● **Page excerpt**:
What the King's Speech means for small businesses
Daniel Woolf
Daniel WoolfOfficial

Posted: Wed 13th May 2026

6 min read

The political churn of recent weeks has cost small businesses time, focus and confidence. Today's King's Speech puts the agenda back where it should be, for now at least.

Five Bills in this session will directly impact small businesses: late payments, lending, regulation, trade with Europe, and how you prove who you are to the government.

Here is what each Bill means.

A serious attempt to fix late payments

DBT research puts the cost of late payments at £11 billion a year. Thirty-eight small firms close every day as a result. The average business spends 86 hours a year chasing unpaid invoices.

The Small Business Protections (Late Payments) Bill is the most significant intervention in this space for over 25 years. Its core measures:

  • A maximum 60-day payment term, with strictly limited exemptions

  • Mandatory interest at 8% above the Bank of England base rate

  • New powers for the Small Business Commissioner to investigate, adjudicate and fine persistent late payers

  • A ban on cash retentions in construction contracts

If a large customer drags out payment, the new rules give you faster recourse and harder consequences for them. The construction retentions ban matters most to subcontractors who have long carried other firms' cash flow risk.

Whether this Bill works rests on how tight those exemptions are and how aggressively the Commissioner uses its new teeth.

Easier access to finance

The Enhancing Financial Services Bill commits explicitly to improving competition in SME lending. It also reforms the ring-fencing regime that separates retail from investment banking, to unlock more finance for UK businesses.

The Bill widens credit union membership rules too, which could open up affordable finance for communities currently underserved by mainstream lenders.

Lending reform lives or dies on whether new entrants scale and whether incumbent banks change how they underwrite. Founders should hold judgement until the practice catches up with the policy.

Faster, smarter regulation

The Regulating for Growth Bill creates cross-economy "sandbox" powers. Regulators will be able to temporarily relax existing rules so businesses can test new products and services in real-world conditions.

It also strengthens the Growth Duty for major regulators, including Natural England, the Environment Agency and the Health and Safety Executive. Ministers will gain new powers to set strategic direction in each sector.

The change is less immediate than tighter payment terms but potentially more consequential. If regulators use these powers to back UK innovation, the effect will be felt over years rather than months.

Closer ties with Europe

The European Partnership Bill provides the framework for the UK-EU agreements on food and drink, emissions trading and electricity. The government estimates the combined deals are worth up to £9 billion a year to the UK economy.

For exporters, the practical gains include removing Export Health Certificates that cost up to £200 per consignment for agri-food goods, and cutting border friction at the UK-EU boundary.

● **Your tasks**:
**1)** List every Bill that the article on the King's Speech mentions by its full name.
**2)** From the article on the King's Speech, extract verbatim the passage starting at "Easier access to" and ending at "by mainstream lenders.".

● **Provided records**:
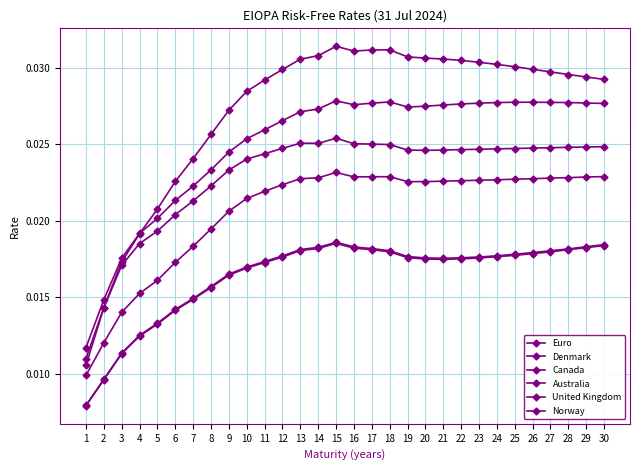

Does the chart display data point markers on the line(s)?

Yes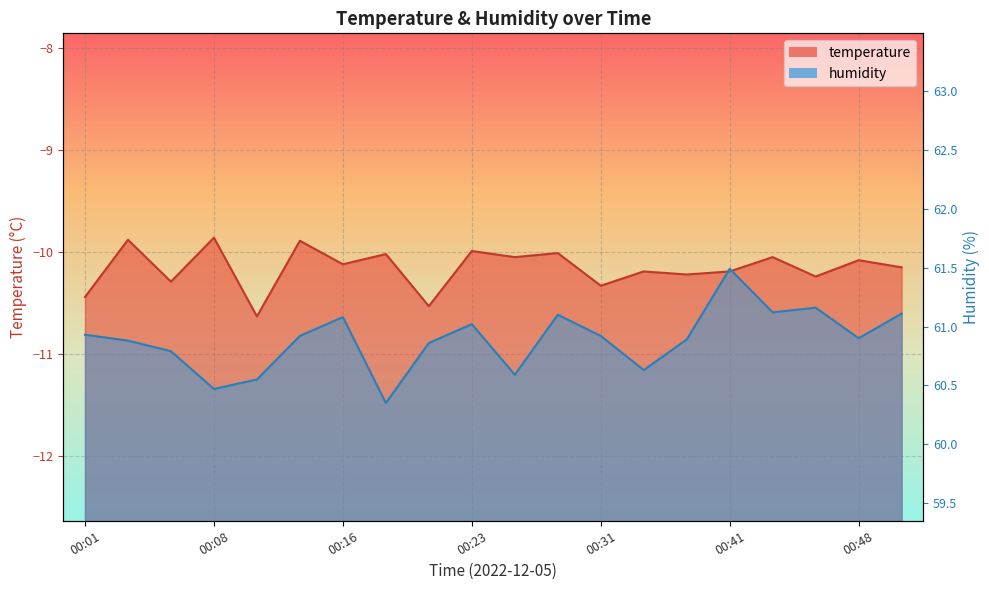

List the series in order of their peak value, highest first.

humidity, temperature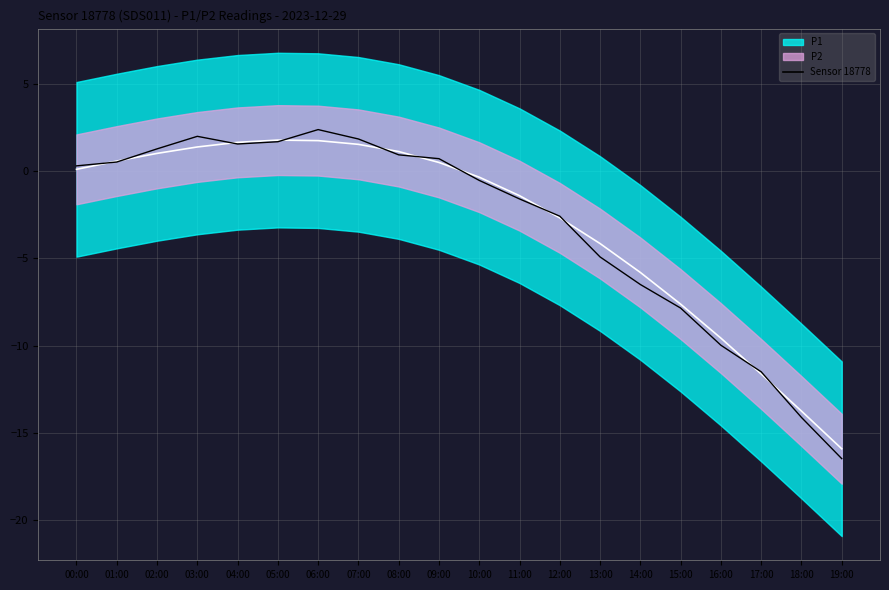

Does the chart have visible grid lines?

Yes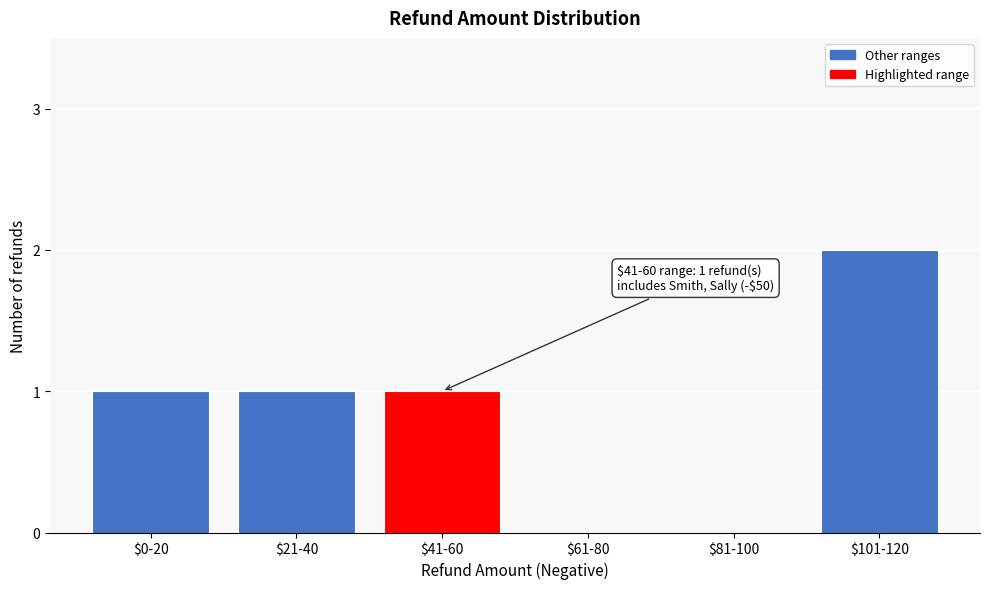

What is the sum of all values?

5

● **Results of the exercise**:
**1)**
Small Business Protections (Late Payments) Bill
Enhancing Financial Services Bill
Regulating for Growth Bill
European Partnership Bill

**2)**
Easier access to finance

The Enhancing Financial Services Bill commits explicitly to improving competition in SME lending. It also reforms the ring-fencing regime that separates retail from investment banking, to unlock more finance for UK businesses.

The Bill widens credit union membership rules too, which could open up affordable finance for communities currently underserved by mainstream lenders.